Gender-based violence in the Rohingya Camps, what should be done?

In the refugee camps domestic violence happens almost on a daily basis. The problem is often overlooked, ignored, denied or mostly silenced by the perpetrator and the surrounding people. While 6 months ago domestic violence was increasing at an alarming rate at Rohingya refugee camps, it is now improving, but more focus and efforts is needed.

According to the RRRC-UNHCR Family Counting exercise, there are 903,788 refugees identified in camps in Cox’s Bazar and out of which approximately 60% are women and children.

Women, girls, and even children are at risk of various gender-based violence, such as early, and forced marriage, trafficking, and prostitution. Some has forced their young girls as young as 11 into marriage with a hope to secure food and ensure someone to protect their child. And some are sold to older people both in the camp and as far as India claiming it is for a better and secure life.

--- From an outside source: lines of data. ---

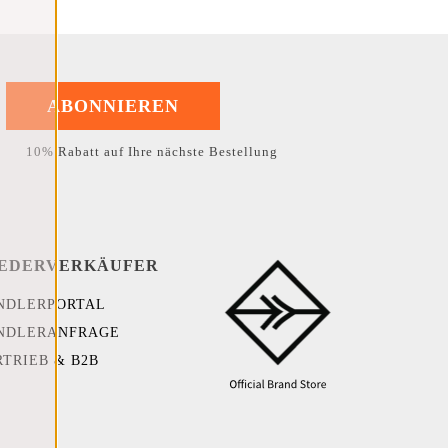
ABONNIEREN
10% Rabatt auf Ihre nächste Bestellung
EDERVERKÄUFER
NDLERPORTAL
NDLERANFRAGE
RTRIEB & B2B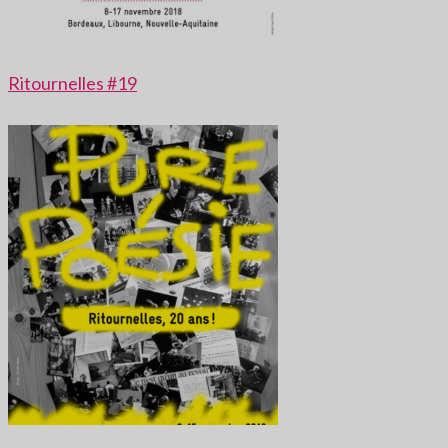
Ritournelles #19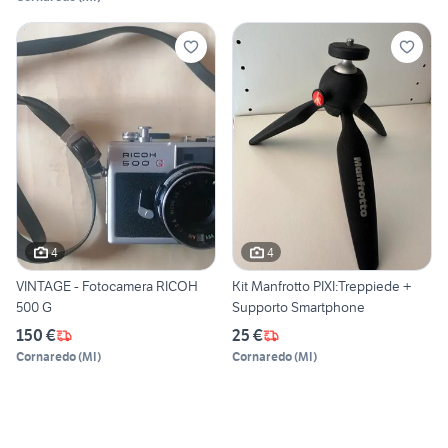
4
4
VINTAGE - Fotocamera RICOH
Kit Manfrotto PIXI:Treppiede +
500 G
Supporto Smartphone
150 €
25 €
Cornaredo
(
MI
)
Cornaredo
(
MI
)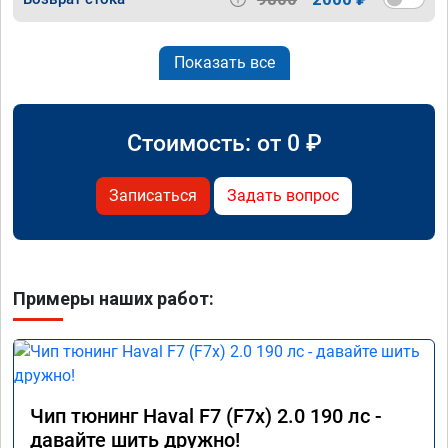
Показать все
Стоимость: от
0
₽
Записаться
Задать вопрос
Примеры наших работ:
Чип тюнинг Haval F7 (F7x) 2.0 190 лс -
давайте шить дружно!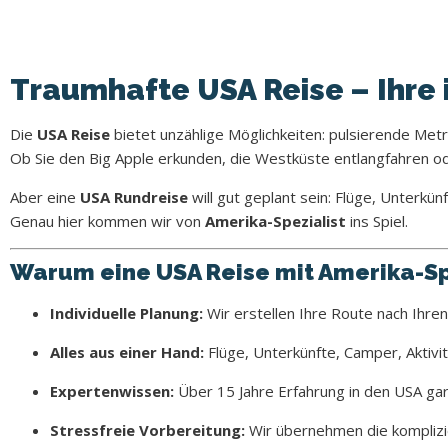
Traumhafte USA Reise – Ihre 
Die
USA Reise
bietet unzählige Möglichkeiten: pulsierende Me
Ob Sie den Big Apple erkunden, die Westküste entlangfahren o
Aber eine
USA Rundreise
will gut geplant sein: Flüge, Unterkün
Genau hier kommen wir von
Amerika-Spezialist
ins Spiel.
Warum eine USA Reise mit Amerika-Sp
Individuelle Planung:
Wir erstellen Ihre Route nach Ihr
Alles aus einer Hand:
Flüge, Unterkünfte, Camper, Aktivitä
Expertenwissen:
Über 15 Jahre Erfahrung in den USA gar
Stressfreie Vorbereitung:
Wir übernehmen die komplizie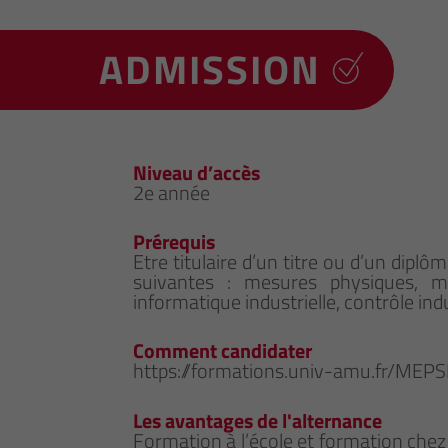
ADMISSION
Niveau d’accès
2e année
Prérequis
Etre titulaire d’un titre ou d’un dipl
suivantes : mesures physiques, méc
informatique industrielle, contrôle in
Comment candidater
https://formations.univ-amu.fr/MEPS
Les avantages de l'alternance
Formation à l’école et formation chez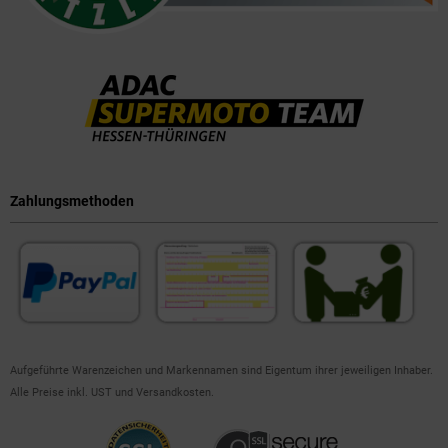
Zahlungsmethoden
Aufgeführte Warenzeichen und Markennamen sind Eigentum ihrer jeweiligen Inhaber.
Alle Preise inkl. UST und Versandkosten.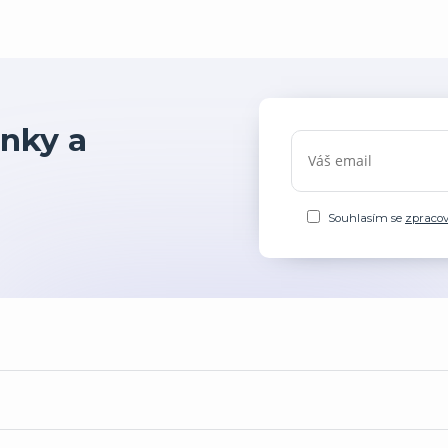
nky a
Souhlasím se
zpraco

Overcrowded camps and limited privacy increase security risks for women and girls.

Above all deprivation of education, lack of awareness, low wages, lack of access to healthcare, poor quality of living are major causes of gender-based violence.

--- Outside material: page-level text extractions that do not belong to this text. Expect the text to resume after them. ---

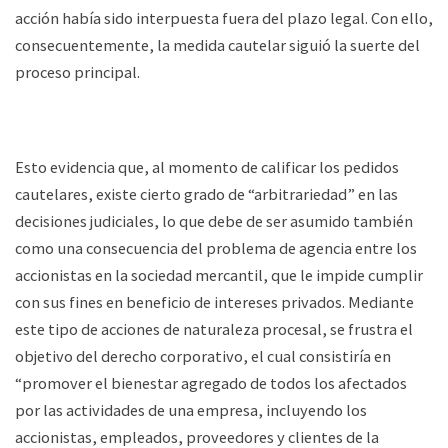
acción había sido interpuesta fuera del plazo legal. Con ello,
consecuentemente, la medida cautelar siguió la suerte del
proceso principal.
Esto evidencia que, al momento de calificar los pedidos
cautelares, existe cierto grado de “arbitrariedad” en las
decisiones judiciales, lo que debe de ser asumido también
como una consecuencia del problema de agencia entre los
accionistas en la sociedad mercantil, que le impide cumplir
con sus fines en beneficio de intereses privados. Mediante
este tipo de acciones de naturaleza procesal, se frustra el
objetivo del derecho corporativo, el cual consistiría en
“promover el bienestar agregado de todos los afectados
por las actividades de una empresa, incluyendo los
accionistas, empleados, proveedores y clientes de la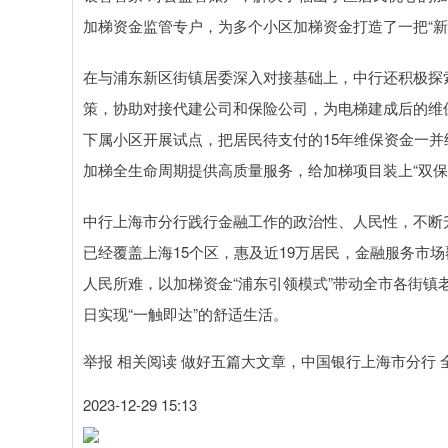
加梯资金监管专户，为多个小区加梯资金打造了一把“新
在与浦东新区街镇居委深入对接基础上，中行还积极探索
策，协助对接代建公司和保险公司，为电梯建成后的维
下属小区开展试点，把居民待支付的15年维保资金一
加梯全生命周期提供高质量服务，给加梯项目装上“双保
中行上海市分行践行金融工作的政治性、人民性，不断
已经覆盖上海15个区，惠及近19万居民，金融服务市场
人民所难，以加梯资金“浦东引领模式”带动全市各街
日实现“一触即达”的舒适生活。
举报 相关阅读 做好五篇大文章，中国银行上海市分行
2023-12-29 15:13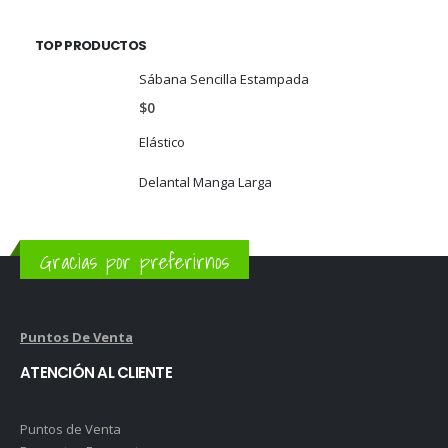
TOP PRODUCTOS
Sábana Sencilla Estampada
$
0
Elástico
Delantal Manga Larga
Gracias por preferirnos
Puntos De Venta
ATENCIÓN AL CLIENTE
Puntos de Venta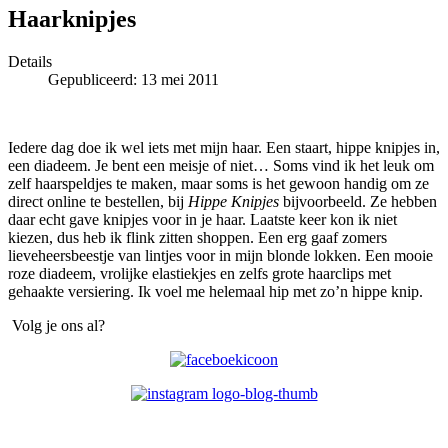
Haarknipjes
Details
Gepubliceerd: 13 mei 2011
Iedere dag doe ik wel iets met mijn haar. Een staart, hippe knipjes in,
een diadeem. Je bent een meisje of niet… Soms vind ik het leuk om
zelf haarspeldjes te maken, maar soms is het gewoon handig om ze
direct online te bestellen, bij
Hippe Knipjes
bijvoorbeeld. Ze hebben
daar echt gave knipjes voor in je haar. Laatste keer kon ik niet
kiezen, dus heb ik flink zitten shoppen. Een erg gaaf zomers
lieveheersbeestje van lintjes voor in mijn blonde lokken. Een mooie
roze diadeem, vrolijke elastiekjes en zelfs grote haarclips met
gehaakte versiering. Ik voel me helemaal hip met zo’n hippe knip.
Volg je ons al?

On the other hand, early marriage coupled with lack of education and income tends to be a dominant factor in the increase of divorces.

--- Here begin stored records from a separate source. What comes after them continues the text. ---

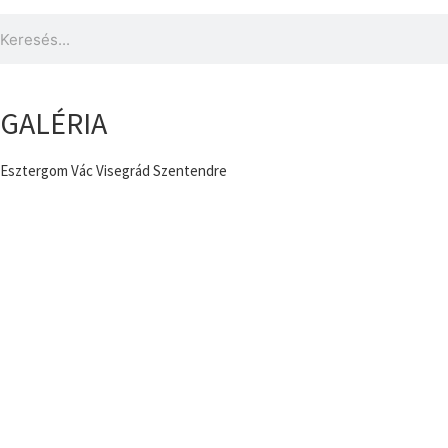
GALÉRIA
Esztergom
Vác
Visegrád
Szentendre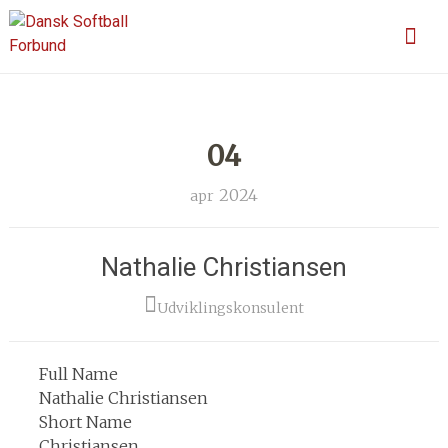
Skip
En sport for alle
Dansk Softball Forbund
to
content
04
2024
apr
Nathalie Christiansen
Udviklingskonsulent
Full Name
Nathalie Christiansen
Short Name
Christiansen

According to the paper “Gender-based violence among Rohingya refugees in Bangladesh: a public health challenge” published in Indian Journal of Medical Ethics in July-September 2018 the following recommendations were made:

(a) extensive research on the magnitude, determinants and risks of gender based violence among Rohingya refugees

(b) sensitisation, training of community healthcare providers, community leaders and youth

(c) establishment of a referral system that provides survivors access to specialist healthcare providers

(d) Addressing socioeconomic vulnerabilities and providing safe spaces (adequate living amenities, educational and employment opportunities) to Rohingya women and girls

(e) strengthening law enforcement and

(f ) collaborations between local and global organizations for multi-pronged action against gender-based violence.

The recent UNHCR’s “Volunteer outreach program” which recruits men to challenge gender violence and forced marriages has created some awareness.

Yet intensive efforts are needed from both healthcare professionals and policymakers to ensure the rights of women and girl and provide them adequate protection and safety.